学生実験で意外な発見があるのはホントだった

 学生実験で学生が突拍子もない変なパラメータで実験をしてしまったせいで、へんなデータが出てきて、それが実はすごい発見だったという話はよく聞きます。しかし、世界中で何万もの学生実験がやられているはずなので、実際にすごい発見をする確率はかなり低いだろうと思っていました。

 ところが、それっぽいことが昨日、自分の担当する学生実験で起きてちょっとびっくりしています。この実験を昔からやってみたいなと思っていたのですが、とにかく手間がかかるので敬遠してました。そんな中で学生実験の担当が回ってきたので、「あのめんどくさい実験をやらせよう!いい結果が出なくても学生実験なら許されるし!」という不純な理由でテーマを設定していました。この不純なテーマから宝が出てきたんです。

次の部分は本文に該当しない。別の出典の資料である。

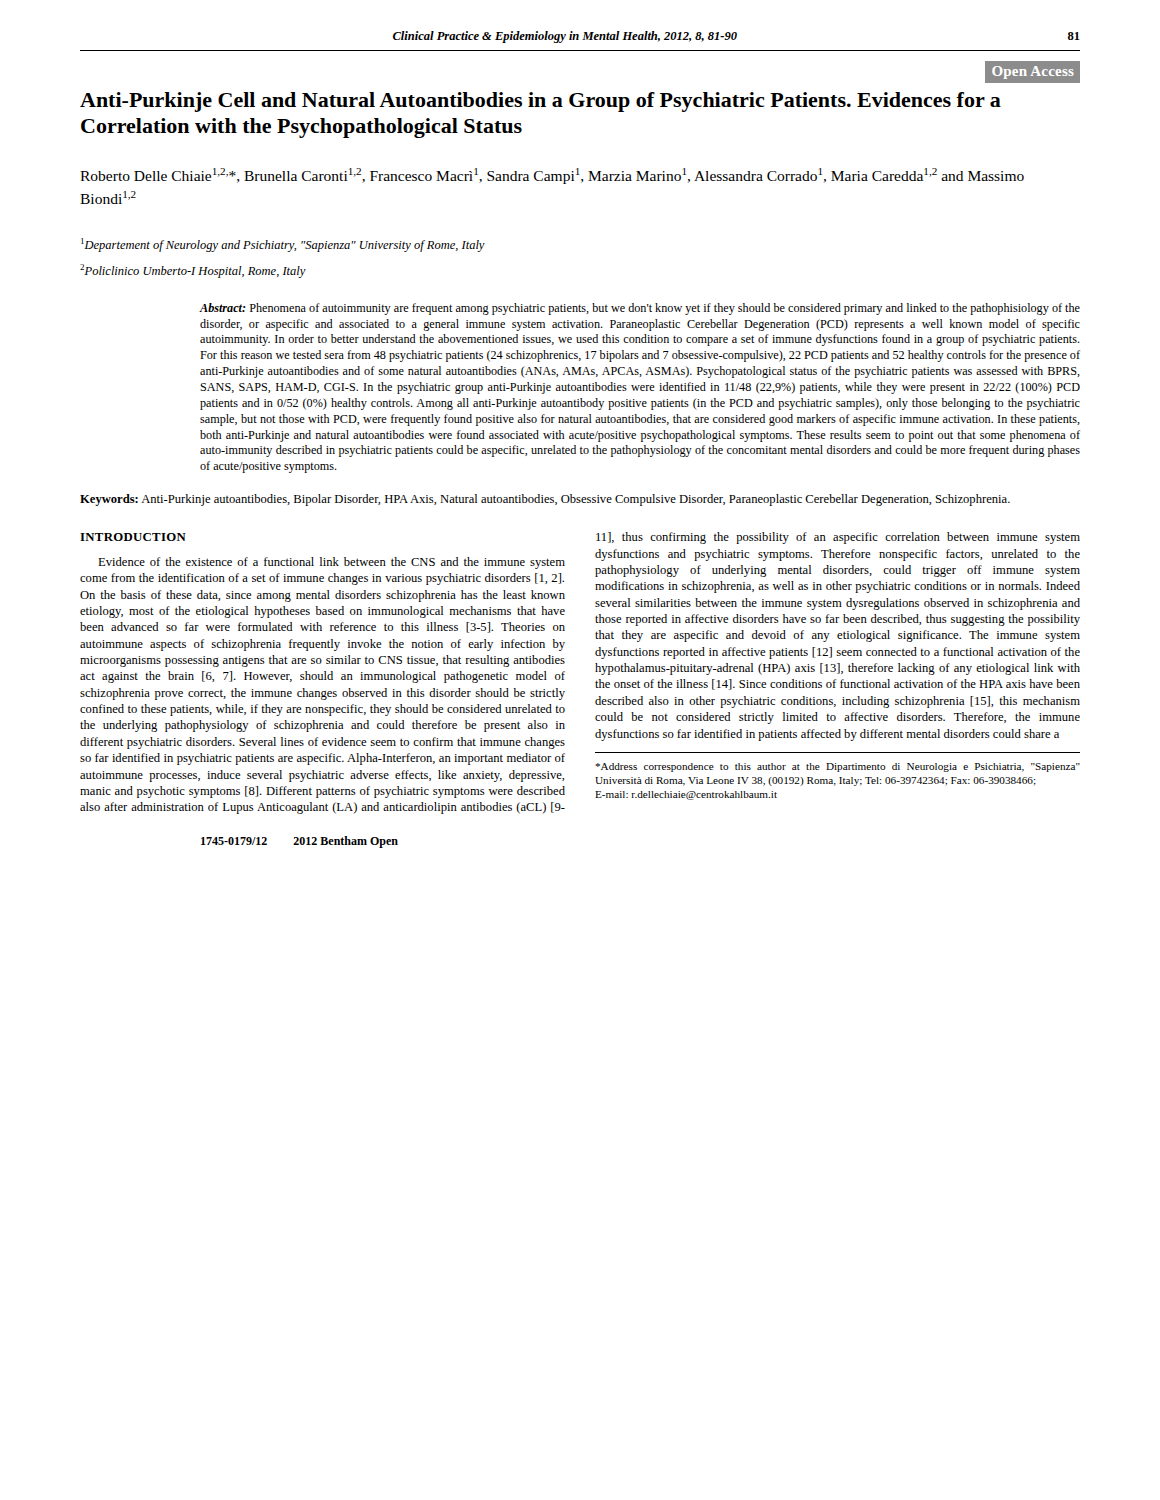Clinical Practice & Epidemiology in Mental Health, 2012, 8, 81-90
81
Open Access
Anti-Purkinje Cell and Natural Autoantibodies in a Group of Psychiatric Patients. Evidences for a Correlation with the Psychopathological Status
Roberto Delle Chiaie1,2,*, Brunella Caronti1,2, Francesco Macrì1, Sandra Campi1, Marzia Marino1, Alessandra Corrado1, Maria Caredda1,2 and Massimo Biondi1,2
1Departement of Neurology and Psichiatry, "Sapienza" University of Rome, Italy
2Policlinico Umberto-I Hospital, Rome, Italy
Abstract: Phenomena of autoimmunity are frequent among psychiatric patients, but we don't know yet if they should be considered primary and linked to the pathophisiology of the disorder, or aspecific and associated to a general immune system activation. Paraneoplastic Cerebellar Degeneration (PCD) represents a well known model of specific autoimmunity. In order to better understand the abovementioned issues, we used this condition to compare a set of immune dysfunctions found in a group of psychiatric patients. For this reason we tested sera from 48 psychiatric patients (24 schizophrenics, 17 bipolars and 7 obsessive-compulsive), 22 PCD patients and 52 healthy controls for the presence of anti-Purkinje autoantibodies and of some natural autoantibodies (ANAs, AMAs, APCAs, ASMAs). Psychopatological status of the psychiatric patients was assessed with BPRS, SANS, SAPS, HAM-D, CGI-S. In the psychiatric group anti-Purkinje autoantibodies were identified in 11/48 (22,9%) patients, while they were present in 22/22 (100%) PCD patients and in 0/52 (0%) healthy controls. Among all anti-Purkinje autoantibody positive patients (in the PCD and psychiatric samples), only those belonging to the psychiatric sample, but not those with PCD, were frequently found positive also for natural autoantibodies, that are considered good markers of aspecific immune activation. In these patients, both anti-Purkinje and natural autoantibodies were found associated with acute/positive psychopathological symptoms. These results seem to point out that some phenomena of auto-immunity described in psychiatric patients could be aspecific, unrelated to the pathophysiology of the concomitant mental disorders and could be more frequent during phases of acute/positive symptoms.
Keywords: Anti-Purkinje autoantibodies, Bipolar Disorder, HPA Axis, Natural autoantibodies, Obsessive Compulsive Disorder, Paraneoplastic Cerebellar Degeneration, Schizophrenia.
INTRODUCTION
Evidence of the existence of a functional link between the CNS and the immune system come from the identification of a set of immune changes in various psychiatric disorders [1, 2]. On the basis of these data, since among mental disorders schizophrenia has the least known etiology, most of the etiological hypotheses based on immunological mechanisms that have been advanced so far were formulated with reference to this illness [3-5]. Theories on autoimmune aspects of schizophrenia frequently invoke the notion of early infection by microorganisms possessing antigens that are so similar to CNS tissue, that resulting antibodies act against the brain [6, 7]. However, should an immunological pathogenetic model of schizophrenia prove correct, the immune changes observed in this disorder should be strictly confined to these patients, while, if they are nonspecific, they should be considered unrelated to the underlying pathophysiology of schizophrenia and could therefore be present also in different psychiatric disorders. Several lines of evidence seem to confirm that immune changes so far identified in psychiatric patients are aspecific. Alpha-Interferon, an important mediator of autoimmune processes, induce several psychiatric adverse effects, like anxiety, depressive, manic and psychotic symptoms [8]. Different patterns of psychiatric symptoms were described also after administration of Lupus Anticoagulant (LA) and anticardiolipin antibodies (aCL) [9-11], thus confirming the possibility of an aspecific correlation between immune system dysfunctions and psychiatric symptoms. Therefore nonspecific factors, unrelated to the pathophysiology of underlying mental disorders, could trigger off immune system modifications in schizophrenia, as well as in other psychiatric conditions or in normals. Indeed several similarities between the immune system dysregulations observed in schizophrenia and those reported in affective disorders have so far been described, thus suggesting the possibility that they are aspecific and devoid of any etiological significance. The immune system dysfunctions reported in affective patients [12] seem connected to a functional activation of the hypothalamus-pituitary-adrenal (HPA) axis [13], therefore lacking of any etiological link with the onset of the illness [14]. Since conditions of functional activation of the HPA axis have been described also in other psychiatric conditions, including schizophrenia [15], this mechanism could be not considered strictly limited to affective disorders. Therefore, the immune dysfunctions so far identified in patients affected by different mental disorders could share a
*Address correspondence to this author at the Dipartimento di Neurologia e Psichiatria, "Sapienza" Università di Roma, Via Leone IV 38, (00192) Roma, Italy; Tel: 06-39742364; Fax: 06-39038466;
E-mail: r.dellechiaie@centrokahlbaum.it
1745-0179/12 2012 Bentham Open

 実際は、コロナのせいで僕が自分で実験をして、その手元をアクションカムで撮影して、解説しながらその動画を学生に見せるというスタイルにせざるを得なかったので、学生10人くらいで手分けしてやる実験を自分で一人で延々とやるハメになっていました。また、初めて作る実験系だったので色々不具合が起きるのですが、成績締め切りまでに何らかの形でまとめないといけないので、一人焦って作業をしていました。コロナのせいで必要な実験道具も揃えにくかったですし。ですので、結果を見るまでは、後悔しかない実験だったのですが、その後悔は昨日の結果で全部吹き飛びました。

 しかも、学生実験で学生が成果を出すと、特許とかで揉めることが多いらしいのですが、今回は学生は見てただけなのでそのあたりの心配をしなくて済みます。一人でコッソリ出勤してコツコツ実験した甲斐がありました。

 テーマのイメージとしては、みんなが超高速の現象の解明に取り組む系に対して、逆に、超低速の現象に着目したみたいな感じです。そもそも私の研究はそういう系が多いのですが。何はともあれ、学生実験は上手やれば面白いですね。